INSTRUCTION: Reply with nothing but how many lines in the entries below include "years".

+---+

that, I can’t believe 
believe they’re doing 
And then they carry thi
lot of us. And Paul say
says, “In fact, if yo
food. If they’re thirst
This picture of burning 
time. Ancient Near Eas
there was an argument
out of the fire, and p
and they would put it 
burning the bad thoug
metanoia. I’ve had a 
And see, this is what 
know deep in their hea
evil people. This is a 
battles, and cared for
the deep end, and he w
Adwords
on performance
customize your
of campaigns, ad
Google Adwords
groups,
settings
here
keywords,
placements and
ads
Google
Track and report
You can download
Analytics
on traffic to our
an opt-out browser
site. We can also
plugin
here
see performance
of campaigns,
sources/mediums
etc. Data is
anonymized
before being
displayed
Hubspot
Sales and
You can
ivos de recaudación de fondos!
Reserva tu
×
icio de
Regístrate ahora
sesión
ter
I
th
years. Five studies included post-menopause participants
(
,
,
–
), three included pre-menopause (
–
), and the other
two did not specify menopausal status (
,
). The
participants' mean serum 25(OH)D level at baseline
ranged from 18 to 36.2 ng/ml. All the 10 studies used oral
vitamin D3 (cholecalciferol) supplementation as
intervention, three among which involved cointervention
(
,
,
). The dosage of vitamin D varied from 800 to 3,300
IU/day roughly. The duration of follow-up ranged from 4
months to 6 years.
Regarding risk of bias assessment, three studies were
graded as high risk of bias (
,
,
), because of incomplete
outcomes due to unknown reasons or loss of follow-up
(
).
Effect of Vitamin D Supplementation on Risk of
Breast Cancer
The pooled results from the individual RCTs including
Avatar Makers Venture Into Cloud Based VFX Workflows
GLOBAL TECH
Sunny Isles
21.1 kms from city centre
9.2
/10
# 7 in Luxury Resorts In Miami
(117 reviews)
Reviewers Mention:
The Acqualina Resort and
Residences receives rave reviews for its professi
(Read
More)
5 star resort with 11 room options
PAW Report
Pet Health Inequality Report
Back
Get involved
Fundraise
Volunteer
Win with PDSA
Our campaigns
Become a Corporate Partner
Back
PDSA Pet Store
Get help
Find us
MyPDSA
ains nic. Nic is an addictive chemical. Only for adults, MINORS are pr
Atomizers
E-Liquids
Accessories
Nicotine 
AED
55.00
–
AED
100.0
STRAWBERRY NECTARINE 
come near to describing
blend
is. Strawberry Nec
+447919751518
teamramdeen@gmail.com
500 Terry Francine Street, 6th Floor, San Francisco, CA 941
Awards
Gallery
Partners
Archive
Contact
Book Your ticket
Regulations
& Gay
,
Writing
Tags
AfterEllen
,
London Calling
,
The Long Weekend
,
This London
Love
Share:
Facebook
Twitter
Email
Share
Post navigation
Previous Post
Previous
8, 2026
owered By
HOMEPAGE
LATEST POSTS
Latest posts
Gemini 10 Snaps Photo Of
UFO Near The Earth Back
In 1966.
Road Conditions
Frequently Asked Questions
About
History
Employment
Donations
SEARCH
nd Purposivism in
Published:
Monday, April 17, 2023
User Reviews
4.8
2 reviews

+---+

ANSWER SECTION: 2